══ TASK DATA ══
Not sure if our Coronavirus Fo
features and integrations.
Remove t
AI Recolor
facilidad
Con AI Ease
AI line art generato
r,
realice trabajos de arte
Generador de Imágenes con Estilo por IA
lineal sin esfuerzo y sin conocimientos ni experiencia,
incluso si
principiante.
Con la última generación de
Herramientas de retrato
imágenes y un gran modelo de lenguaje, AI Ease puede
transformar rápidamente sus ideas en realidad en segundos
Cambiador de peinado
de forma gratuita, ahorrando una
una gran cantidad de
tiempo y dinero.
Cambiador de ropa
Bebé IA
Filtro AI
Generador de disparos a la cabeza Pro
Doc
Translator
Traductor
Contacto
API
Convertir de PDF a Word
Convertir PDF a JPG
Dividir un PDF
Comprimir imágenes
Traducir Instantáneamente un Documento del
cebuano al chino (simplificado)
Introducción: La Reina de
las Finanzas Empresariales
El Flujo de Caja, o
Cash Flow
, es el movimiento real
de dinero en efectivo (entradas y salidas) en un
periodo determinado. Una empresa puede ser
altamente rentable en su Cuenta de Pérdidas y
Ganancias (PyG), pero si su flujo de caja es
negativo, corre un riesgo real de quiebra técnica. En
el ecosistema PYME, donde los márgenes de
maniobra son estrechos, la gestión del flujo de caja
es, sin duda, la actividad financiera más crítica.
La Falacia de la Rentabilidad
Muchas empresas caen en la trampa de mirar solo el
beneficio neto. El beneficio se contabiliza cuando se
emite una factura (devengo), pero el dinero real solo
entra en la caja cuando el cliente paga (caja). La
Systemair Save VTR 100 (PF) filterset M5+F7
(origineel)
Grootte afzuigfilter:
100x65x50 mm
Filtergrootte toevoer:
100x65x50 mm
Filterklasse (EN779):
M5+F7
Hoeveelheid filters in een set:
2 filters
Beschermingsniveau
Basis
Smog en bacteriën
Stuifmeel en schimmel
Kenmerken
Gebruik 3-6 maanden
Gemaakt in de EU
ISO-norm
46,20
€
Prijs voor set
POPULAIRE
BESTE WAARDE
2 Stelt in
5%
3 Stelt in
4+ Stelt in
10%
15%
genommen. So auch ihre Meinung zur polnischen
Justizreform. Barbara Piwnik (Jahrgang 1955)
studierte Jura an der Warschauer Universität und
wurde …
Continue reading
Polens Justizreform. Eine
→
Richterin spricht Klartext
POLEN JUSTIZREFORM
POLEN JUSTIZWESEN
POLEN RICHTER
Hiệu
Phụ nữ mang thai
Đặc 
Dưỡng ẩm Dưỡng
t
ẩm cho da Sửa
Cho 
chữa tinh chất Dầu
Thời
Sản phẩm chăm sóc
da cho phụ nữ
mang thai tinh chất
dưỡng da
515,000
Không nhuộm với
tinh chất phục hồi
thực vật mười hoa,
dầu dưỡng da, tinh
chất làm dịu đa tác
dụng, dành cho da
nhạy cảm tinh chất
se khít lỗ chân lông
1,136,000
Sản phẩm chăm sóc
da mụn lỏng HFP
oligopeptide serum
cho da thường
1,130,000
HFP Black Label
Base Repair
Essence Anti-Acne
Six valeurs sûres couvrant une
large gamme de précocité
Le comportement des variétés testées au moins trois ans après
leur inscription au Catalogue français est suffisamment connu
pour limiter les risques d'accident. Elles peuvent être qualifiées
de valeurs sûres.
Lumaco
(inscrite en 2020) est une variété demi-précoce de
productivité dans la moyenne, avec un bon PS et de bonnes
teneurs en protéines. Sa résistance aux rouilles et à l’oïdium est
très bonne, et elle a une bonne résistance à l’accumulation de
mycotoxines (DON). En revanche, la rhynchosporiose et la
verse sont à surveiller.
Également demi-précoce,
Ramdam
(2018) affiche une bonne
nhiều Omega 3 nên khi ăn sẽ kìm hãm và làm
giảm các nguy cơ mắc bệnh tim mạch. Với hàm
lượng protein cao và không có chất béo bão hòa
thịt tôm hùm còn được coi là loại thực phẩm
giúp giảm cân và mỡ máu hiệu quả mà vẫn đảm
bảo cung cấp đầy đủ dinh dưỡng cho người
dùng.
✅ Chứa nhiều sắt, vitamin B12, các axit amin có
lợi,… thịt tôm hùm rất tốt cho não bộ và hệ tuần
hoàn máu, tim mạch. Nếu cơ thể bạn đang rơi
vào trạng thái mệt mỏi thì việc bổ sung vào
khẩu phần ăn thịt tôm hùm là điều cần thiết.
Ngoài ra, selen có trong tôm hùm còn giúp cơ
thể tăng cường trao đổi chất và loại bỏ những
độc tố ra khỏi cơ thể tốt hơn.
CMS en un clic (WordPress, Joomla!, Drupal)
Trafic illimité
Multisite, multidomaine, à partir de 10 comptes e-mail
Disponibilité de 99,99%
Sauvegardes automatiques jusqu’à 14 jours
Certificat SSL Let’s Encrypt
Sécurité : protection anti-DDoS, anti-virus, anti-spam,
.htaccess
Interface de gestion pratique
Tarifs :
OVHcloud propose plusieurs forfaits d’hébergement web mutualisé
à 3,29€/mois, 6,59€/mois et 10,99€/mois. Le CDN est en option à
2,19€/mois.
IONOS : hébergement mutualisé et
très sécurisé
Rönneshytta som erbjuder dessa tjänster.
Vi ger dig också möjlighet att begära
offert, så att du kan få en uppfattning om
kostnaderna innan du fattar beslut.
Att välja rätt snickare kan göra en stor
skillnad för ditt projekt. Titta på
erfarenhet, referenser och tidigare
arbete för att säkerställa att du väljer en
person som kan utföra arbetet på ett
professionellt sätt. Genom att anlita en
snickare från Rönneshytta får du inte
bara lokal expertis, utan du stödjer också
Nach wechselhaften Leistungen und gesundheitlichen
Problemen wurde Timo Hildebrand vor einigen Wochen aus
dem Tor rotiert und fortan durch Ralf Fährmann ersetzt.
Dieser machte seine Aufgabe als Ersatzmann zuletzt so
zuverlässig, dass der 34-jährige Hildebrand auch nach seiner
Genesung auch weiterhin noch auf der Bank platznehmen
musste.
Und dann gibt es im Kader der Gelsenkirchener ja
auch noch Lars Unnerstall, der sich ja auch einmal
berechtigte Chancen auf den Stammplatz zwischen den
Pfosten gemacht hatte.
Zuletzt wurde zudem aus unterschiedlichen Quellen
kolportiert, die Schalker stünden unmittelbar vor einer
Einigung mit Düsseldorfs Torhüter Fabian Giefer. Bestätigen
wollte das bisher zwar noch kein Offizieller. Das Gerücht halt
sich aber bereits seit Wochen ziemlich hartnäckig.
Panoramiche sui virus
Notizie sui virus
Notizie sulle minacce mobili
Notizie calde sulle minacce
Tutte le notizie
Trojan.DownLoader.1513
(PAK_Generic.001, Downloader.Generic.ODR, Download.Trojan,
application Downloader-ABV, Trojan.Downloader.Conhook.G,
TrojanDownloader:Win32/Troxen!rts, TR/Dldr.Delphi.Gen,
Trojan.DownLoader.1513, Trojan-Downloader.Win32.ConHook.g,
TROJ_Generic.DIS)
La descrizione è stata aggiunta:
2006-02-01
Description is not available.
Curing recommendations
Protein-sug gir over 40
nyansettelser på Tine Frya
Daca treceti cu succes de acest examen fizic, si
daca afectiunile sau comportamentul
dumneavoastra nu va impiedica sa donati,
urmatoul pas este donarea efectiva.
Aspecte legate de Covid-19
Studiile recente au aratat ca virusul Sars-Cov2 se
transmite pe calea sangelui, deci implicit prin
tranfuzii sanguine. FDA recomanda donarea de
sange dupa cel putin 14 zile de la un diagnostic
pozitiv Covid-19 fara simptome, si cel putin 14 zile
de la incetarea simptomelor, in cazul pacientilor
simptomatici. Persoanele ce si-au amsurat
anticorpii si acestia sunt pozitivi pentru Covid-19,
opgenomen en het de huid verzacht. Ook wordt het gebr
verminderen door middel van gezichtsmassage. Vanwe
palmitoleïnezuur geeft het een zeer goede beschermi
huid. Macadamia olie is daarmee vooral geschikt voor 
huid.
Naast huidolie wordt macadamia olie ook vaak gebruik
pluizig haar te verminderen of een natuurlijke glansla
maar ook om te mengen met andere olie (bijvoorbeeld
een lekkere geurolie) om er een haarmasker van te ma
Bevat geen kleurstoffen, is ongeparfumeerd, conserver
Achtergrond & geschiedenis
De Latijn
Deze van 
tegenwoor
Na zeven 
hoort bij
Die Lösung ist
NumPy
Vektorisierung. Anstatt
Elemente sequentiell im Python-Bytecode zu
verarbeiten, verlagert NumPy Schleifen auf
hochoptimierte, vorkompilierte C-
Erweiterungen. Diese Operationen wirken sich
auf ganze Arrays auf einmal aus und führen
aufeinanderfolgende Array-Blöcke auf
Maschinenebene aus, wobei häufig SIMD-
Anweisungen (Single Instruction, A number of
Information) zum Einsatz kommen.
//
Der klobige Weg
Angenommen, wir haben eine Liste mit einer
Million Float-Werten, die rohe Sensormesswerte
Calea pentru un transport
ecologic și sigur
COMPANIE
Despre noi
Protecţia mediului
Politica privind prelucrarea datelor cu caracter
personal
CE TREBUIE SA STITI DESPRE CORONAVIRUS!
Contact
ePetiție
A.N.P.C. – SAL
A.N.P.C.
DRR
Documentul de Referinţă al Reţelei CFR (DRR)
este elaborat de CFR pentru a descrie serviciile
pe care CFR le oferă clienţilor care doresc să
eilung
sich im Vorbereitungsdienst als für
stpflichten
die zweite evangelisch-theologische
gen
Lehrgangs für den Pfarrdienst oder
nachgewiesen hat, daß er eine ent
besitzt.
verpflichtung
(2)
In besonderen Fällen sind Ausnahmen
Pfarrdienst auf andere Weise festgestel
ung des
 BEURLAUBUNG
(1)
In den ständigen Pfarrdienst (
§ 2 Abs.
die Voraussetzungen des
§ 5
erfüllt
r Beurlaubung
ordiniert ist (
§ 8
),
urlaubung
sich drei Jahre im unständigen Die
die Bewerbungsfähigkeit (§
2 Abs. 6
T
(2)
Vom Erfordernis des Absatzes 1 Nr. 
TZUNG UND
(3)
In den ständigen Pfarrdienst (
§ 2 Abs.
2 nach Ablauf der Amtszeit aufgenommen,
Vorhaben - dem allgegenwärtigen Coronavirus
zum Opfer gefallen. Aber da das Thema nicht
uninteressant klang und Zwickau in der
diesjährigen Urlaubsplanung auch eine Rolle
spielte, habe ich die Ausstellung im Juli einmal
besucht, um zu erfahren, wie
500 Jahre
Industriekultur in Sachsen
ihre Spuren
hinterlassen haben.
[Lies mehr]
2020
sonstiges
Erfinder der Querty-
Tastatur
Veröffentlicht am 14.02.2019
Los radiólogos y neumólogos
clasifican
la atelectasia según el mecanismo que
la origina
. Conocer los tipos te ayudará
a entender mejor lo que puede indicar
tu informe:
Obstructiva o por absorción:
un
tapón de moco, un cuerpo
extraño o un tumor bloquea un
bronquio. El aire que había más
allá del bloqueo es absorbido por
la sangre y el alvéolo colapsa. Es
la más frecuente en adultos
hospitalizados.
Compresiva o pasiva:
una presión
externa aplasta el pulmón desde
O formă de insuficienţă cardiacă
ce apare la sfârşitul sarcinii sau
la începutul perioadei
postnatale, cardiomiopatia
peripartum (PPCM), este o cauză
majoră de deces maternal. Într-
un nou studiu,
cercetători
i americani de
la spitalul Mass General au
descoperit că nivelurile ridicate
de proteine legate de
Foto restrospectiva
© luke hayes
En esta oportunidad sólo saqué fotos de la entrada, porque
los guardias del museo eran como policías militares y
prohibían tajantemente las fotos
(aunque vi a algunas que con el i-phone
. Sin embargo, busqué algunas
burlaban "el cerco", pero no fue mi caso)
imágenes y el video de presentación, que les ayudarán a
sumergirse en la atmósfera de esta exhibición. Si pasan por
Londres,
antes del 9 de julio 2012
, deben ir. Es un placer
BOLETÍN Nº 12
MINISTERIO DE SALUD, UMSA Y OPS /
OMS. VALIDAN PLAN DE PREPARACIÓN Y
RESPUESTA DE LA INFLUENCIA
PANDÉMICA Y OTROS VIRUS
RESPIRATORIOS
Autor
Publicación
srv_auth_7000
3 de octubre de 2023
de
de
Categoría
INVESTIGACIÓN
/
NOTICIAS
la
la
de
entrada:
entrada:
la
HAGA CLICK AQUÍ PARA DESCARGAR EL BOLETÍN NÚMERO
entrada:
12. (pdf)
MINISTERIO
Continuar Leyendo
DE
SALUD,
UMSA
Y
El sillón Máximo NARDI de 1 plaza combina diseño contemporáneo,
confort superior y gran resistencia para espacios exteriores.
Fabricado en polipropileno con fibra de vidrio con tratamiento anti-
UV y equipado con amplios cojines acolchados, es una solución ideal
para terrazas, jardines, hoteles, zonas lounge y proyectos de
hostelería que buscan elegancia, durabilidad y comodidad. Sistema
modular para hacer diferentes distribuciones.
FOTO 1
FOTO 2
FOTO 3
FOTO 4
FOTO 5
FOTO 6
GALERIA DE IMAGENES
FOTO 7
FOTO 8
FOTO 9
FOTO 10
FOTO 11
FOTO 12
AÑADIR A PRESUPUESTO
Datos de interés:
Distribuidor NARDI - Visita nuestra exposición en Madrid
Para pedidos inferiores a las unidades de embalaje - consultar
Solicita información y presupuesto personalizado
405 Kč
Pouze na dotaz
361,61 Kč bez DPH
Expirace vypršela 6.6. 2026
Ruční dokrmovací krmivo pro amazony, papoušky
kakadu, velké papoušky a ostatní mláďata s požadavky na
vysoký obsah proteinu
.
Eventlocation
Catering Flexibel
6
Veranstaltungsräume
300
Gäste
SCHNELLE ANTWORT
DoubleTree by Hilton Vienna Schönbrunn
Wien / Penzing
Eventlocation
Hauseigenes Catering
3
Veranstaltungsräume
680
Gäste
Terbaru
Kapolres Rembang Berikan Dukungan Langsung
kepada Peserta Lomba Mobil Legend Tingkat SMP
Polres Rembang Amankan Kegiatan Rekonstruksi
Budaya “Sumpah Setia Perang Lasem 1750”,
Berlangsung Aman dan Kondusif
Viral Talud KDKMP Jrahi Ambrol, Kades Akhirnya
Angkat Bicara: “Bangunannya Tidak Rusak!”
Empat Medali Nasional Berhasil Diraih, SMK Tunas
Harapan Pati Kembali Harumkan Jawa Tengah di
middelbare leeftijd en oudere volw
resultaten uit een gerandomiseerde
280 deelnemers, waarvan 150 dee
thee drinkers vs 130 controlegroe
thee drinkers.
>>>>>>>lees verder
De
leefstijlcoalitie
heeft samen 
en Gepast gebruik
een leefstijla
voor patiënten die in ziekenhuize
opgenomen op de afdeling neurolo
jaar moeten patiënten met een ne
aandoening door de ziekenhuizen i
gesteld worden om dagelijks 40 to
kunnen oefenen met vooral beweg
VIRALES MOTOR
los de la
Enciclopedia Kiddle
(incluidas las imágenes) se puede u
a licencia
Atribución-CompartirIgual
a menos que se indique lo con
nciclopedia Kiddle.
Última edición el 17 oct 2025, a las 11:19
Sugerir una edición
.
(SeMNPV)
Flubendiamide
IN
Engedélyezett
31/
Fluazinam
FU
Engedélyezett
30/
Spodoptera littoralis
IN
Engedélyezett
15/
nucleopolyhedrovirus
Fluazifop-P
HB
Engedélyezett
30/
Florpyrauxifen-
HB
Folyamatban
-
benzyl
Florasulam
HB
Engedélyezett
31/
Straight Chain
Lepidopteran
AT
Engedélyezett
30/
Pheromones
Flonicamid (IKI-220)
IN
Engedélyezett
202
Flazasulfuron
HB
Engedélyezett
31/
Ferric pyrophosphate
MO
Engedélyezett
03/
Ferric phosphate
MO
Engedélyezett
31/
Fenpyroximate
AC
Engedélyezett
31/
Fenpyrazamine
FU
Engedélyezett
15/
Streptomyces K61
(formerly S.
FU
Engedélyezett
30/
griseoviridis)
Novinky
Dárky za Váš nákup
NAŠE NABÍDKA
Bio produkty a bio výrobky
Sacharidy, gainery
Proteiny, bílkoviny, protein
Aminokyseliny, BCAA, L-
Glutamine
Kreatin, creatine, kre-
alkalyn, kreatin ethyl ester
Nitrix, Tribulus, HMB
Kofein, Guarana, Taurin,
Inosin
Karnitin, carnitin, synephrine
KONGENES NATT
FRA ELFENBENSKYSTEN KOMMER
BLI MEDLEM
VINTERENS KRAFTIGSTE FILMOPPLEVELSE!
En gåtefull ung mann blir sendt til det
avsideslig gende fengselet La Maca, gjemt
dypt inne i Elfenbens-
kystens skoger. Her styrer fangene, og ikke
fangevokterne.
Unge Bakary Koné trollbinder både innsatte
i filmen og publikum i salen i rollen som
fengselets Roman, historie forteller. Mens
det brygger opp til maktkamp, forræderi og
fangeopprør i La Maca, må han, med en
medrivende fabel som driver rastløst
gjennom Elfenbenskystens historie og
═══
» PROMPT
The stretch of entries above that starts with the line containing "diesjährigen Urlaubsplanung auch eine Rolle" and goes on through the line containing "la atelectasia según el mecanismo que" is to be transcribed exactly, and no other line is to be transcribed.

» WRITTEN ANSWER
diesjährigen Urlaubsplanung auch eine Rolle
spielte, habe ich die Ausstellung im Juli einmal
besucht, um zu erfahren, wie
500 Jahre
Industriekultur in Sachsen
ihre Spuren
hinterlassen haben.
[Lies mehr]
2020
sonstiges
Erfinder der Querty-
Tastatur
Veröffentlicht am 14.02.2019
Los radiólogos y neumólogos
clasifican
la atelectasia según el mecanismo que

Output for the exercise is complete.